Output details
36 - Communication, Cultural and Media Studies, Library and Information Management
University of the West of Scotland
Substratum
Substratum is an audiovisual artwork by artist Alison Clifford and composer Graeme Truslove that explores the interstitial space between sound and image through collaboration. The collaboration is based around a series of photographic light paintings captured at night, investigating their interstitial nature through processes of reinterpretation and remediation in new digital contexts. The series proposes new ways of visualising and understanding notions of the interstitial articulated through new audiovisual responses.

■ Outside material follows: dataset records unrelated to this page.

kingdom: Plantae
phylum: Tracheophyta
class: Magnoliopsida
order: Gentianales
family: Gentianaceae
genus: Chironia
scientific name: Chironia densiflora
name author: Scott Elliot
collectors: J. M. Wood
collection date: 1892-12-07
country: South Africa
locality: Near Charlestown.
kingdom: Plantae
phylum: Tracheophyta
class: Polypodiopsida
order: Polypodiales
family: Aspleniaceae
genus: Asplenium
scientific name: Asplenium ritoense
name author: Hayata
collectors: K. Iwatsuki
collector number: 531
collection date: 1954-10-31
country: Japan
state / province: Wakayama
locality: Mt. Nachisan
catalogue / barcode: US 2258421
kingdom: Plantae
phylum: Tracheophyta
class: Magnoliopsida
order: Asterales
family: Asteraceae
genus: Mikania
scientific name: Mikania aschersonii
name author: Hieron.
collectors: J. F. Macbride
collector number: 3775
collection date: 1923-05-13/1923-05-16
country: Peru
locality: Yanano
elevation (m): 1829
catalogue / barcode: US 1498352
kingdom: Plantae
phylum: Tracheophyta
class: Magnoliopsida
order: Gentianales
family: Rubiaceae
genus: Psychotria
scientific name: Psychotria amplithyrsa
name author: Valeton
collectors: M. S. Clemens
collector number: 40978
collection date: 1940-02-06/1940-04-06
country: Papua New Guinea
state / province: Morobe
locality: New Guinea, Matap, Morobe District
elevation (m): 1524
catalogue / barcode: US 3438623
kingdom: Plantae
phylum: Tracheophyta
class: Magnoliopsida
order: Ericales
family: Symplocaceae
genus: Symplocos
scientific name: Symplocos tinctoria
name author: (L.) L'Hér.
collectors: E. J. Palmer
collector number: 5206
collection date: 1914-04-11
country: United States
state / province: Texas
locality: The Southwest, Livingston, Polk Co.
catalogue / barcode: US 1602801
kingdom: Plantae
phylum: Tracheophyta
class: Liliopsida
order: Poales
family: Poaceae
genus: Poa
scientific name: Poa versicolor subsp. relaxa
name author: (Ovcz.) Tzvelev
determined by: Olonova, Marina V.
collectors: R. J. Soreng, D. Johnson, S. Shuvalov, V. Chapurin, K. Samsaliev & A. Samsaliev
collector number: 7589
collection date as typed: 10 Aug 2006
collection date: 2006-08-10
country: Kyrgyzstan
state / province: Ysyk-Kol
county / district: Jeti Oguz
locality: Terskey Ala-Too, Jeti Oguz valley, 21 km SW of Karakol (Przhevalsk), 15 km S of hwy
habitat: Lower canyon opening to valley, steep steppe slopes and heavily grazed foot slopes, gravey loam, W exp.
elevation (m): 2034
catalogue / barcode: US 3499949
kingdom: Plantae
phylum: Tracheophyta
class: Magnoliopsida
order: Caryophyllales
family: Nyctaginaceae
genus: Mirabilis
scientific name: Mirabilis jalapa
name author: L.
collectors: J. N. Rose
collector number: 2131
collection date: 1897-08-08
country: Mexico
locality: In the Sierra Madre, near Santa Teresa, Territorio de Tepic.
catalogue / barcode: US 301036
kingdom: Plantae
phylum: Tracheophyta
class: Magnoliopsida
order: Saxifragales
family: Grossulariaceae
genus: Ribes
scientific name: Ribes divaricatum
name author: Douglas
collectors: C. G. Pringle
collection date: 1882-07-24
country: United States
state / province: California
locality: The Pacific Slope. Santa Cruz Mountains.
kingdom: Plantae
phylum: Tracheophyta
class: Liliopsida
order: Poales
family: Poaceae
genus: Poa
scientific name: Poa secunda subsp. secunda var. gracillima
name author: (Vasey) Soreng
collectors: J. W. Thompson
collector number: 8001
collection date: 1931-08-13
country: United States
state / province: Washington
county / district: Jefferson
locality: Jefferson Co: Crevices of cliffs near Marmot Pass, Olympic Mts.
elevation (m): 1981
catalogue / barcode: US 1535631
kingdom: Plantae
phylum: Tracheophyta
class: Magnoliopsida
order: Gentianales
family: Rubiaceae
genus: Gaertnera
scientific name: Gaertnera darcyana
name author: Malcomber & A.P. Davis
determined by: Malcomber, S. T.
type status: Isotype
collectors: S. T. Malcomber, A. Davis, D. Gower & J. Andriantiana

Substratum is a time-based reinterpretation of the source photograph . It extends and combines creative strategies previously realized in the fields of generative art, visual music and microsound composition with regard to the creation and manipulation of form, resulting in new possibilities in audiovisual art. Clifford analysed and interpreted photographic light-forms based on their composition as individual lines of light-grains. She then translated this into computer algorithms generating subtly varying moving-image sequences with each new execution. Montage techniques common to filmmaking were subsequently employed to combine and remix sequences in response to the audio.
Similar methods were used to construct the audio: sonic grains were extracted from samples of acoustic instruments that were decomposed into their lowest units, demonstrating variation in motifs and phrases of improvised performance (i.e. the performer’s own sound or individual approach), these fragments were combined with granular processes to create the final composition.
Substratum investigates how human interpretation informing a creative work might be translated and extended by the computer, considering unpredictability and variation in form through programmed approaches. The role of the computer as a collaborative partner is therefore explored.
Substratum has been exhibited worldwide, including the International Electronic Language Festival, Sao Paulo, attracting over 800,000 visits, and the International Conference on Generative Art, Milan.